Problem description:
Can you convert every line of the listing below into a single numbered list, leaving out any blank lines?

# Start of The data

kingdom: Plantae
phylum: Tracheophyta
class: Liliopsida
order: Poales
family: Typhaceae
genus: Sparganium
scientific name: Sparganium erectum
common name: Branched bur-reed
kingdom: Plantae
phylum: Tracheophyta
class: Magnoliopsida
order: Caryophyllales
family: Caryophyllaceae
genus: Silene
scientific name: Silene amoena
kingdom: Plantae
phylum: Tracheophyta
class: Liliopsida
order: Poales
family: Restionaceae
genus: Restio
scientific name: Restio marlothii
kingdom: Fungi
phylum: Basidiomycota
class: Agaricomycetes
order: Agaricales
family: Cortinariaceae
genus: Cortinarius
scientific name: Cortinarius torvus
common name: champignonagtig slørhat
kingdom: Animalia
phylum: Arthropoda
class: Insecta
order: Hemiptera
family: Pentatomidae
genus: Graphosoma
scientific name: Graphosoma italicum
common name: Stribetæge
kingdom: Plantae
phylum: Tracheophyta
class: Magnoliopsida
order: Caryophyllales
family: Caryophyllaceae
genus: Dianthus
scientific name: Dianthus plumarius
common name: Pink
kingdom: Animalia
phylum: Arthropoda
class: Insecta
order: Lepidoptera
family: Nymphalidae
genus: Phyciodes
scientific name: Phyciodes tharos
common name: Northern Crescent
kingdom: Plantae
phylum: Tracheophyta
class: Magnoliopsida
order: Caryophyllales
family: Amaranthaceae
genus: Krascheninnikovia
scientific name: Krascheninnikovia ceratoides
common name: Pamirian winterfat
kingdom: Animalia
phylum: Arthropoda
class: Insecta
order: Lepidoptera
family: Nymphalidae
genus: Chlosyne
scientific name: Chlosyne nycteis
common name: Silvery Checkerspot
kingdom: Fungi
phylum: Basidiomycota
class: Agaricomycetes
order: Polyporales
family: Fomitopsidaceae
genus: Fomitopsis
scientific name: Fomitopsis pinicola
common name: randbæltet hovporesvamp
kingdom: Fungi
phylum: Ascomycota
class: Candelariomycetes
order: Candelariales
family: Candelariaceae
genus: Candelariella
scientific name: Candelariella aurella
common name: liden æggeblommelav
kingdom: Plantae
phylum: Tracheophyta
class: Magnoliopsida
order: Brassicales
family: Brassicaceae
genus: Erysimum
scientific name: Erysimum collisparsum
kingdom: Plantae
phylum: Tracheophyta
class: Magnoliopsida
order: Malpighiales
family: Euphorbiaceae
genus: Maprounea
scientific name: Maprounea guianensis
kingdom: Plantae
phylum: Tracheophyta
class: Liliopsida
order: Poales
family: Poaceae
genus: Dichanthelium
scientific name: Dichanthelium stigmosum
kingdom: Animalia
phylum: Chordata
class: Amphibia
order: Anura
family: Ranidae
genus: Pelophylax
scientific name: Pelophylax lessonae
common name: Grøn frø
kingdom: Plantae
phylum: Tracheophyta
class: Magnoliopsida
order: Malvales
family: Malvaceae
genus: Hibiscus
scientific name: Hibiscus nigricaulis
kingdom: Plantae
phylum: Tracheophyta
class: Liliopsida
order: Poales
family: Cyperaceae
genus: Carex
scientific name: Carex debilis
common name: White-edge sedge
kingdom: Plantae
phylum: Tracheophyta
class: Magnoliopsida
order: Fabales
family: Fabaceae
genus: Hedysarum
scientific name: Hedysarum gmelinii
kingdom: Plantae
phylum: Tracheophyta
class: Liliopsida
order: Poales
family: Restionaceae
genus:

# End of The data

Response to this task:
1. kingdom: Plantae
2. phylum: Tracheophyta
3. class: Liliopsida
4. order: Poales
5. family: Typhaceae
6. genus: Sparganium
7. scientific name: Sparganium erectum
8. common name: Branched bur-reed
9. kingdom: Plantae
10. phylum: Tracheophyta
11. class: Magnoliopsida
12. order: Caryophyllales
13. family: Caryophyllaceae
14. genus: Silene
15. scientific name: Silene amoena
16. kingdom: Plantae
17. phylum: Tracheophyta
18. class: Liliopsida
19. order: Poales
20. family: Restionaceae
21. genus: Restio
22. scientific name: Restio marlothii
23. kingdom: Fungi
24. phylum: Basidiomycota
25. class: Agaricomycetes
26. order: Agaricales
27. family: Cortinariaceae
28. genus: Cortinarius
29. scientific name: Cortinarius torvus
30. common name: champignonagtig slørhat
31. kingdom: Animalia
32. phylum: Arthropoda
33. class: Insecta
34. order: Hemiptera
35. family: Pentatomidae
36. genus: Graphosoma
37. scientific name: Graphosoma italicum
38. common name: Stribetæge
39. kingdom: Plantae
40. phylum: Tracheophyta
41. class: Magnoliopsida
42. order: Caryophyllales
43. family: Caryophyllaceae
44. genus: Dianthus
45. scientific name: Dianthus plumarius
46. common name: Pink
47. kingdom: Animalia
48. phylum: Arthropoda
49. class: Insecta
50. order: Lepidoptera
51. family: Nymphalidae
52. genus: Phyciodes
53. scientific name: Phyciodes tharos
54. common name: Northern Crescent
55. kingdom: Plantae
56. phylum: Tracheophyta
57. class: Magnoliopsida
58. order: Caryophyllales
59. family: Amaranthaceae
60. genus: Krascheninnikovia
61. scientific name: Krascheninnikovia ceratoides
62. common name: Pamirian winterfat
63. kingdom: Animalia
64. phylum: Arthropoda
65. class: Insecta
66. order: Lepidoptera
67. family: Nymphalidae
68. genus: Chlosyne
69. scientific name: Chlosyne nycteis
70. common name: Silvery Checkerspot
71. kingdom: Fungi
72. phylum: Basidiomycota
73. class: Agaricomycetes
74. order: Polyporales
75. family: Fomitopsidaceae
76. genus: Fomitopsis
77. scientific name: Fomitopsis pinicola
78. common name: randbæltet hovporesvamp
79. kingdom: Fungi
80. phylum: Ascomycota
81. class: Candelariomycetes
82. order: Candelariales
83. family: Candelariaceae
84. genus: Candelariella
85. scientific name: Candelariella aurella
86. common name: liden æggeblommelav
87. kingdom: Plantae
88. phylum: Tracheophyta
89. class: Magnoliopsida
90. order: Brassicales
91. family: Brassicaceae
92. genus: Erysimum
93. scientific name: Erysimum collisparsum
94. kingdom: Plantae
95. phylum: Tracheophyta
96. class: Magnoliopsida
97. order: Malpighiales
98. family: Euphorbiaceae
99. genus: Maprounea
100. scientific name: Maprounea guianensis
101. kingdom: Plantae
102. phylum: Tracheophyta
103. class: Liliopsida
104. order: Poales
105. family: Poaceae
106. genus: Dichanthelium
107. scientific name: Dichanthelium stigmosum
108. kingdom: Animalia
109. phylum: Chordata
110. class: Amphibia
111. order: Anura
112. family: Ranidae
113. genus: Pelophylax
114. scientific name: Pelophylax lessonae
115. common name: Grøn frø
116. kingdom: Plantae
117. phylum: Tracheophyta
118. class: Magnoliopsida
119. order: Malvales
120. family: Malvaceae
121. genus: Hibiscus
122. scientific name: Hibiscus nigricaulis
123. kingdom: Plantae
124. phylum: Tracheophyta
125. class: Liliopsida
126. order: Poales
127. family: Cyperaceae
128. genus: Carex
129. scientific name: Carex debilis
130. common name: White-edge sedge
131. kingdom: Plantae
132. phylum: Tracheophyta
133. class: Magnoliopsida
134. order: Fabales
135. family: Fabaceae
136. genus: Hedysarum
137. scientific name: Hedysarum gmelinii
138. kingdom: Plantae
139. phylum: Tracheophyta
140. class: Liliopsida
141. order: Poales
142. family: Restionaceae
143. genus:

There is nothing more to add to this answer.